I remember a Pop Photo Article where Herb K waxed lyrical about the
sharpness and detail obtained by those early Nikon lenses. They became
really popular during the Korean war. Many photo journalists used these
lenses on their Leica's.

Now what you might be seeing is the result of some of the local lenses of
that time, like the lens that came with the Argus line of cameras. They were
not that high in resolution and they definitely had a distinct look. Sort of
sharp in the middle and soft at the edges.

So my guess is an el-cheapo lens as opposed to a sharp Nikon or leica lens.
Unless of course the photographer shot the images with some sort of


The lenses used on the first Nikon rangefinder cameras were based on the Zeiss Sonnar and had a reputation for being very sharp beside being one of the fastest lenses available at the time (f/1.4). Many of these were remounted to fit the Leica M-2 and M-3 and this combination was very popular with photo-journalists at the time. All of these were coated lenses plus the Sonnar type is pretty low flare to begin with.

◇ ◇ ◇ ◇ ◇

> **EXERCISE**: Translate this sentence from the text on early Nikon lenses into Spanish: "They were not that high in resolution and they definitely had a distinct look."

◇ ◇ ◇ ◇ ◇

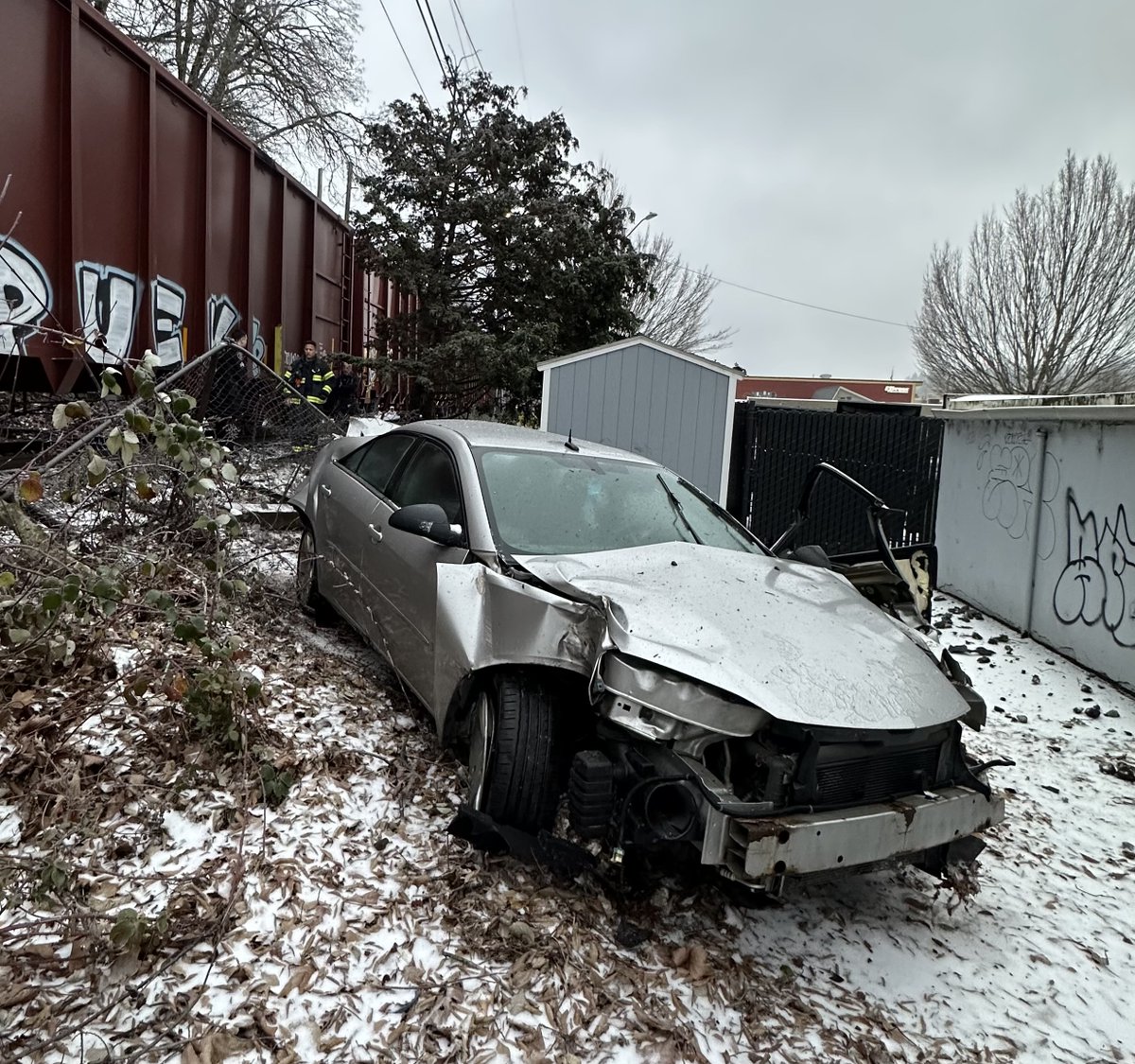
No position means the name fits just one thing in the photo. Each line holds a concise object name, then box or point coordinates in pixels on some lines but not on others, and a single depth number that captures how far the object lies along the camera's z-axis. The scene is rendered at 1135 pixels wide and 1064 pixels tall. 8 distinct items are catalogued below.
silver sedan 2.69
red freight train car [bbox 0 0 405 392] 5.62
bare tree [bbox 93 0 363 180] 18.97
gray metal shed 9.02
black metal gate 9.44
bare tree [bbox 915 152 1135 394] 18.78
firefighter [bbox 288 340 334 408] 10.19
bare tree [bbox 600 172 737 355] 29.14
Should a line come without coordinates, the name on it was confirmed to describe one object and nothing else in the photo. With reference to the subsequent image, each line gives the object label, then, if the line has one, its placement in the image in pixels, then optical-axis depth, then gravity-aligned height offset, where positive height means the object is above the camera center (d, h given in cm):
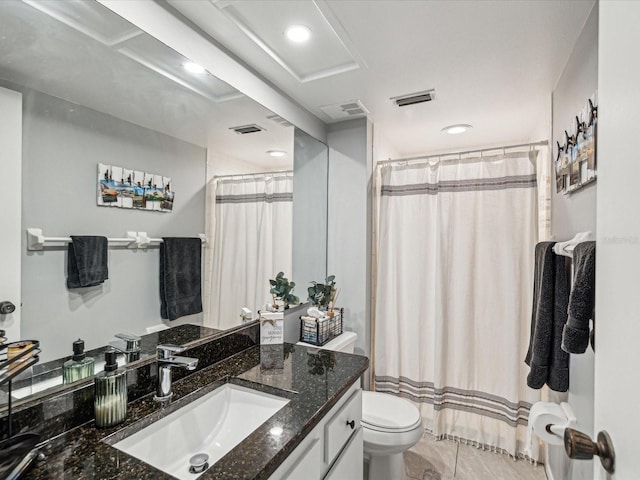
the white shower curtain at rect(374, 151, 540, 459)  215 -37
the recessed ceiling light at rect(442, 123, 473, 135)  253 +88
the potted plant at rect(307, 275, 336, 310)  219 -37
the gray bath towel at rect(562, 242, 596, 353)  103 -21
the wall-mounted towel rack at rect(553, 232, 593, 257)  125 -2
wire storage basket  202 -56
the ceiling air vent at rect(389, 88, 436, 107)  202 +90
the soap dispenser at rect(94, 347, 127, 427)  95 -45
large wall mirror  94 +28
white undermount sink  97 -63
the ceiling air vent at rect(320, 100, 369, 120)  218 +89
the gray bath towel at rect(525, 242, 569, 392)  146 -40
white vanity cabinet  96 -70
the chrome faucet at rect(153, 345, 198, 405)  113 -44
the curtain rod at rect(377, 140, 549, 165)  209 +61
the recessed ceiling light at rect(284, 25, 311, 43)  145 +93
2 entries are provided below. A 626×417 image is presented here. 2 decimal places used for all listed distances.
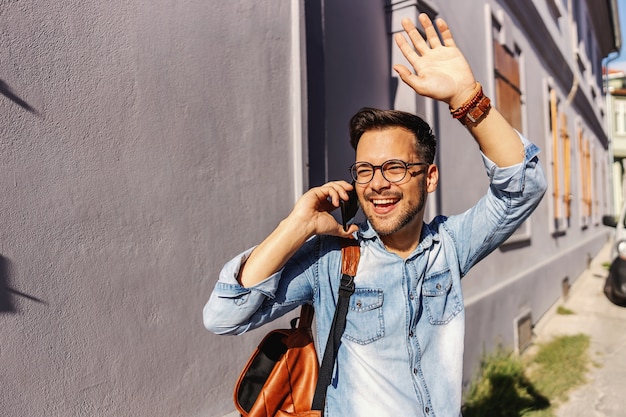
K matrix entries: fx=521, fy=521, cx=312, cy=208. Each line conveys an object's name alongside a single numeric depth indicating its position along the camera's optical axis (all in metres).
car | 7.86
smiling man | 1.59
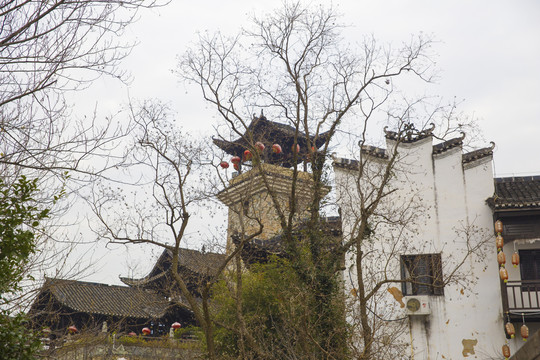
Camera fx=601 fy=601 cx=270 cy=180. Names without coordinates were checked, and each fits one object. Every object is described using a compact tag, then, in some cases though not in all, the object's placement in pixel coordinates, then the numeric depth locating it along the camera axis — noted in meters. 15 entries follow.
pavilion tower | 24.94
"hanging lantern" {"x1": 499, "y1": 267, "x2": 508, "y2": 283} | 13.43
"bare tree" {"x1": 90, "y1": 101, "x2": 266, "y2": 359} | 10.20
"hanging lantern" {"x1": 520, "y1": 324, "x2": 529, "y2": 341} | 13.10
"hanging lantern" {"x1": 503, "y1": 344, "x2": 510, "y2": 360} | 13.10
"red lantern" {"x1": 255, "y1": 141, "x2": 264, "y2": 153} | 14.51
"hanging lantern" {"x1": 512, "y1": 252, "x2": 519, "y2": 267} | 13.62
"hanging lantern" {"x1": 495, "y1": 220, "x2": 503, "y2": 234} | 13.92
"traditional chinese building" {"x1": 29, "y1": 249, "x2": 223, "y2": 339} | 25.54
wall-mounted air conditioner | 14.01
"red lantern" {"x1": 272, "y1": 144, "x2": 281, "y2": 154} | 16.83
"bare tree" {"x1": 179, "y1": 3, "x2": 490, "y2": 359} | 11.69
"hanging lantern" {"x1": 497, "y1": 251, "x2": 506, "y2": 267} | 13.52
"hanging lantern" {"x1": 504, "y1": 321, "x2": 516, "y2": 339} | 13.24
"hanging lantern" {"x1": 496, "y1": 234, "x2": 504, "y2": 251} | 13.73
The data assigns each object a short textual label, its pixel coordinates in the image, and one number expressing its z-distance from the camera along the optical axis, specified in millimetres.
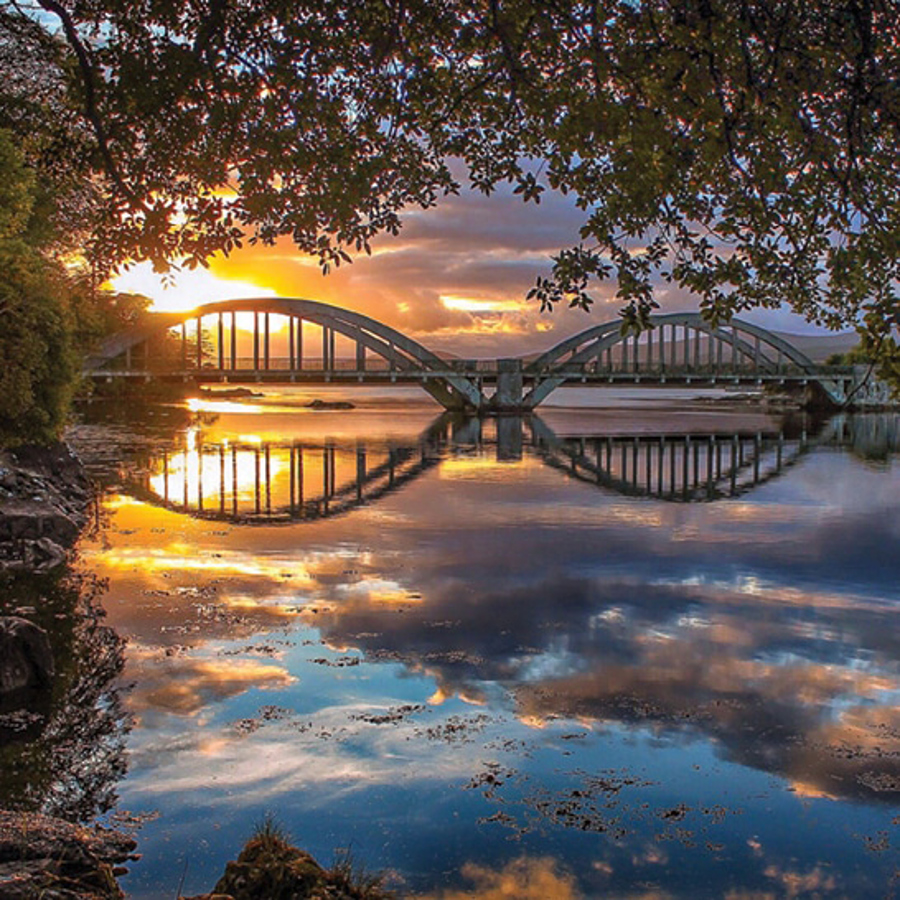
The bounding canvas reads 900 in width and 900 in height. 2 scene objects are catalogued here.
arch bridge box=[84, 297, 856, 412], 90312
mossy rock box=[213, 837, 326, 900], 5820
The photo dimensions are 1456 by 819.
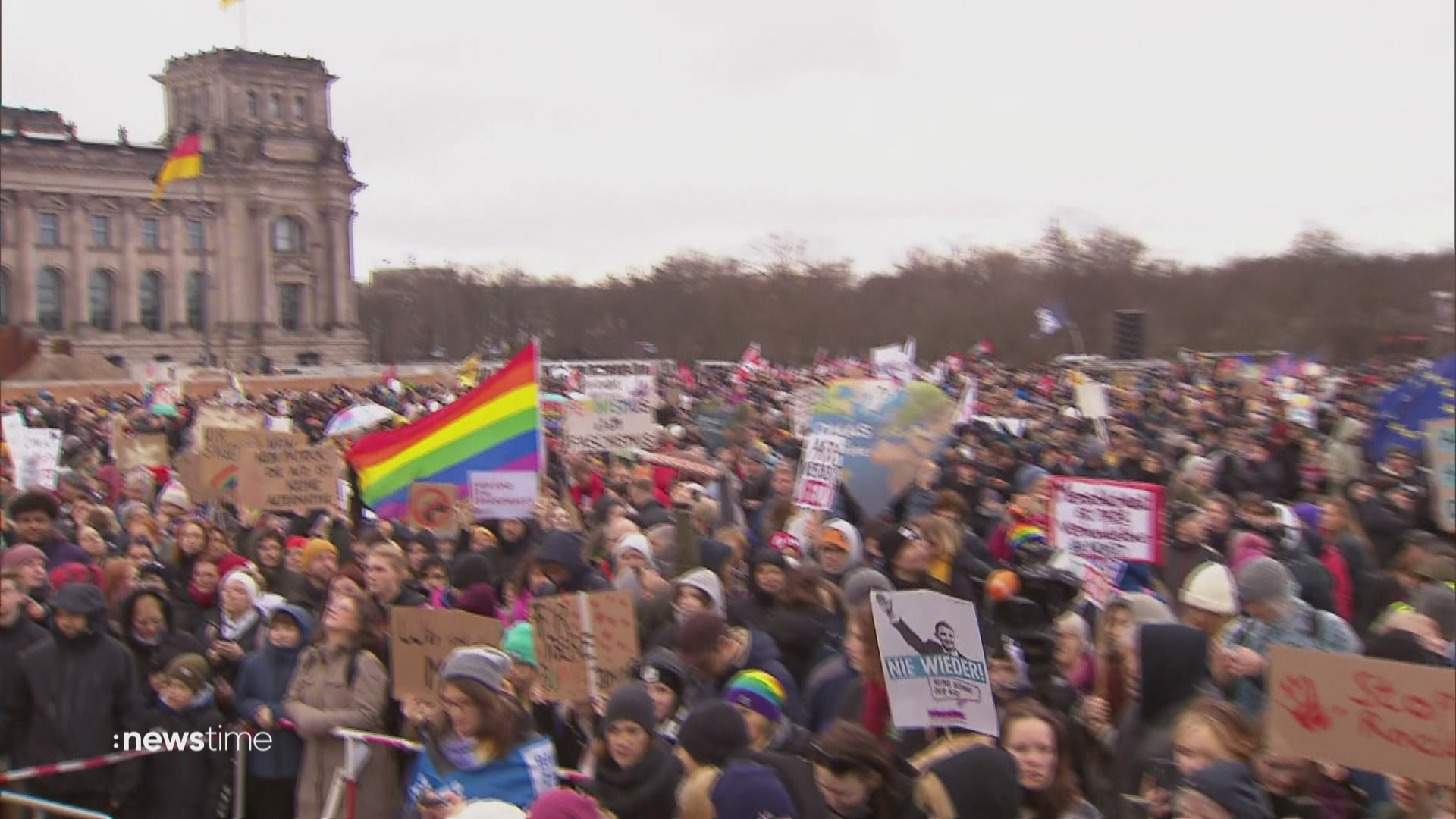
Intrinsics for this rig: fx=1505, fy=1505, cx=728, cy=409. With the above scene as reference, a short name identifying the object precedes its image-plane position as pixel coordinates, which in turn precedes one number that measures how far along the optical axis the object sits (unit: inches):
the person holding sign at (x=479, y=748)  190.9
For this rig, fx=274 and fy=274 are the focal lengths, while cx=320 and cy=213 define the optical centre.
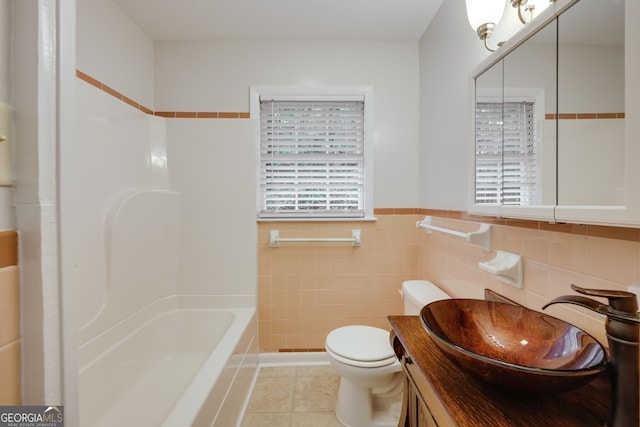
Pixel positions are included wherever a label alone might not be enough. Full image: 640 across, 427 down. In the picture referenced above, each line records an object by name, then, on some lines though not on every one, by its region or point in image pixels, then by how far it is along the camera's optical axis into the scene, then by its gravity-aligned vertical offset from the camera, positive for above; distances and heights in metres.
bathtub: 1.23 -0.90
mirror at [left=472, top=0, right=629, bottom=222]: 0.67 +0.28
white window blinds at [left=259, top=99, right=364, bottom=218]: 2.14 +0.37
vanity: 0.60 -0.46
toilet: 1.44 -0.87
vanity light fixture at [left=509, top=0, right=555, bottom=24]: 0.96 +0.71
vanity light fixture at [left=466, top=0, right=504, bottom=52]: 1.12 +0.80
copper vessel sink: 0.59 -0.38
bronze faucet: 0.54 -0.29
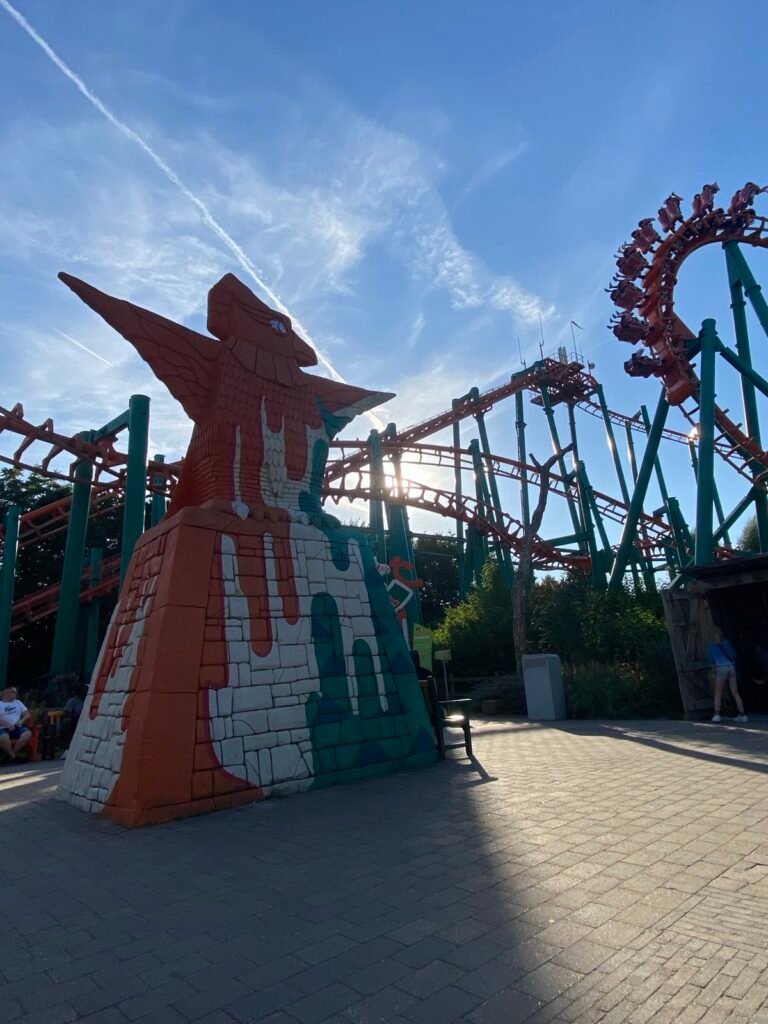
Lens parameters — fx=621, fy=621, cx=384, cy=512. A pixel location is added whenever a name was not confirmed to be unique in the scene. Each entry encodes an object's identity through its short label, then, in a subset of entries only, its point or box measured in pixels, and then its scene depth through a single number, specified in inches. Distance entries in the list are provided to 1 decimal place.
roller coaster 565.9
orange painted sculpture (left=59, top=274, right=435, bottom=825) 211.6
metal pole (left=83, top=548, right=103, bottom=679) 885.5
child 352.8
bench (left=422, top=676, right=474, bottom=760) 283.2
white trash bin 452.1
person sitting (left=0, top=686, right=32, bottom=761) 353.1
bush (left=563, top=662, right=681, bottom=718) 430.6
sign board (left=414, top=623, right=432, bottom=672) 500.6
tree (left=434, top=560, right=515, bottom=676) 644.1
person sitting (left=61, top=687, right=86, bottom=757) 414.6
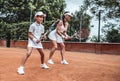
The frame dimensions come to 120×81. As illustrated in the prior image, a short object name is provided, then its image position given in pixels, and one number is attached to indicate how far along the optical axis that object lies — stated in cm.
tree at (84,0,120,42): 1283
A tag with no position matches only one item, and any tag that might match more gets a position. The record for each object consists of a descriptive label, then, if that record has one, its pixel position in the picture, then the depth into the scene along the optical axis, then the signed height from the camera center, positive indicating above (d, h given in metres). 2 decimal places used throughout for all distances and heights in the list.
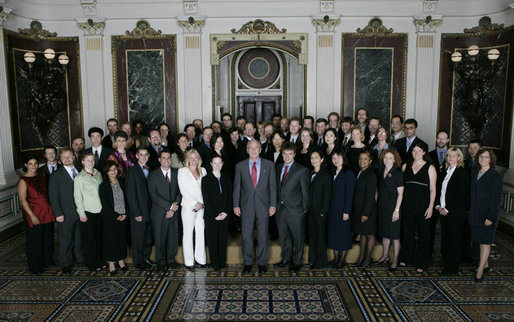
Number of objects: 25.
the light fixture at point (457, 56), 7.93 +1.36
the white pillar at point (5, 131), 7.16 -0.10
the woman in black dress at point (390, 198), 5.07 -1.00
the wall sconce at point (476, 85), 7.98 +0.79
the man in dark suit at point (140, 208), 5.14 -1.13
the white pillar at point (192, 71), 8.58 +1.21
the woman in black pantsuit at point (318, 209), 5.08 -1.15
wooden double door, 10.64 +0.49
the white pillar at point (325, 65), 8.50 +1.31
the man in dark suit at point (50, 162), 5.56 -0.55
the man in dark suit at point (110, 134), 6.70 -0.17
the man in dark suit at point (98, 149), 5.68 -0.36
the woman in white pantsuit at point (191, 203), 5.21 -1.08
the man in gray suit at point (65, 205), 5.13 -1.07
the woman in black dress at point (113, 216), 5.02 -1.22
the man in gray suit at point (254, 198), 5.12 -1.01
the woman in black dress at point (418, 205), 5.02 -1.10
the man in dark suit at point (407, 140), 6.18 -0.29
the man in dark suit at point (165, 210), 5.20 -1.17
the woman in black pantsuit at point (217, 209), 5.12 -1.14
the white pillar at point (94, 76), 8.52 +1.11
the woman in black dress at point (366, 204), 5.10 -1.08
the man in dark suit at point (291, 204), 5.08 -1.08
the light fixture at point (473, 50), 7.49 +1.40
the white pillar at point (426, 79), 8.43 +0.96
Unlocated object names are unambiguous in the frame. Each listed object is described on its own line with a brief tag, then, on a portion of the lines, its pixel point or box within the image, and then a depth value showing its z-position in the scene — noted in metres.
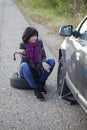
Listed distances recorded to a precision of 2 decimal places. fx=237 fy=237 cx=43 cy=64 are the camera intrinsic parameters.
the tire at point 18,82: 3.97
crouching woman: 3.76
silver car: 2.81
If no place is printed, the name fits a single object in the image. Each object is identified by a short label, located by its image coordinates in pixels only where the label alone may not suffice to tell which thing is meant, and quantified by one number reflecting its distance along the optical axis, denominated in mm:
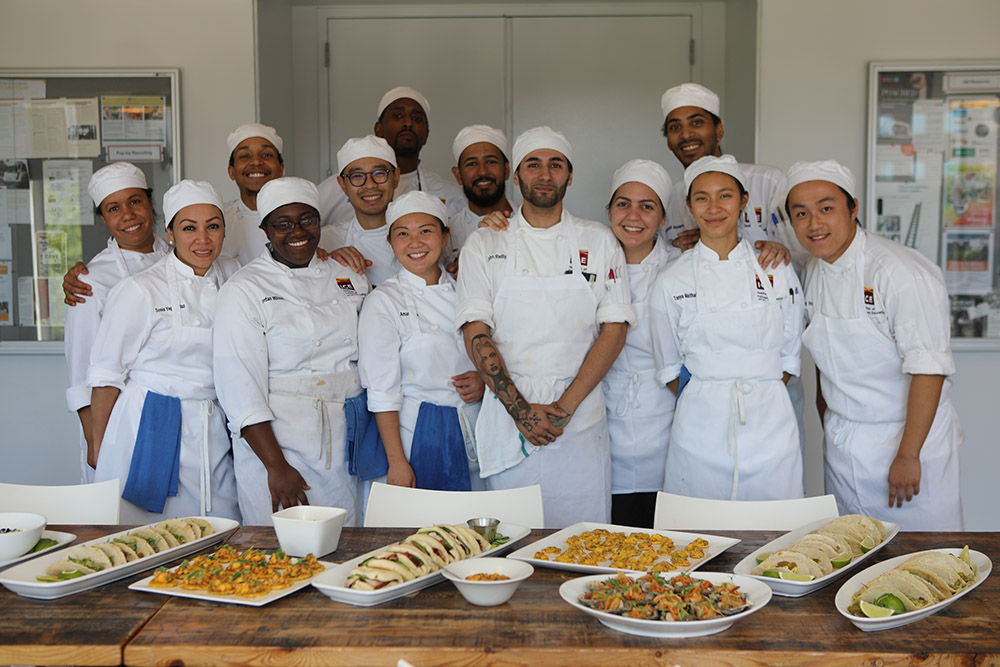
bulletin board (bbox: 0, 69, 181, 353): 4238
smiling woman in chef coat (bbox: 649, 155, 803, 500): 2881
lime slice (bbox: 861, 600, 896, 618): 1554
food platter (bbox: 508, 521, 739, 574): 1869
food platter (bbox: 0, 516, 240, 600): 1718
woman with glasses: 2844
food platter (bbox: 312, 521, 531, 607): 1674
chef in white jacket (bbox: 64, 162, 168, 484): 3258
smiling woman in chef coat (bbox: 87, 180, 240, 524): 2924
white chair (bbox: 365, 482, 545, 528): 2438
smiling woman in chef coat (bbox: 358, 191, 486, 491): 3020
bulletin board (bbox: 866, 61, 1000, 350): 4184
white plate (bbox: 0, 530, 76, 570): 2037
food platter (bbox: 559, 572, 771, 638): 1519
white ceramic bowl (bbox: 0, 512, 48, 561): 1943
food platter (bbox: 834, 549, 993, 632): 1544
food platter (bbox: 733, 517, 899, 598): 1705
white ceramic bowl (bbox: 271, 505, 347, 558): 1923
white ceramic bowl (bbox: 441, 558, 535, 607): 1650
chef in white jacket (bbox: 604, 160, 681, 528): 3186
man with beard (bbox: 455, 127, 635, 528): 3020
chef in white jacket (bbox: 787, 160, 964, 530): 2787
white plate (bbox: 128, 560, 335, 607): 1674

◇ ◇ ◇ ◇ ◇

> **REPLY TO THE TASK**: No tenían una resolución muy alta y, sin duda, tenían un aspecto característico.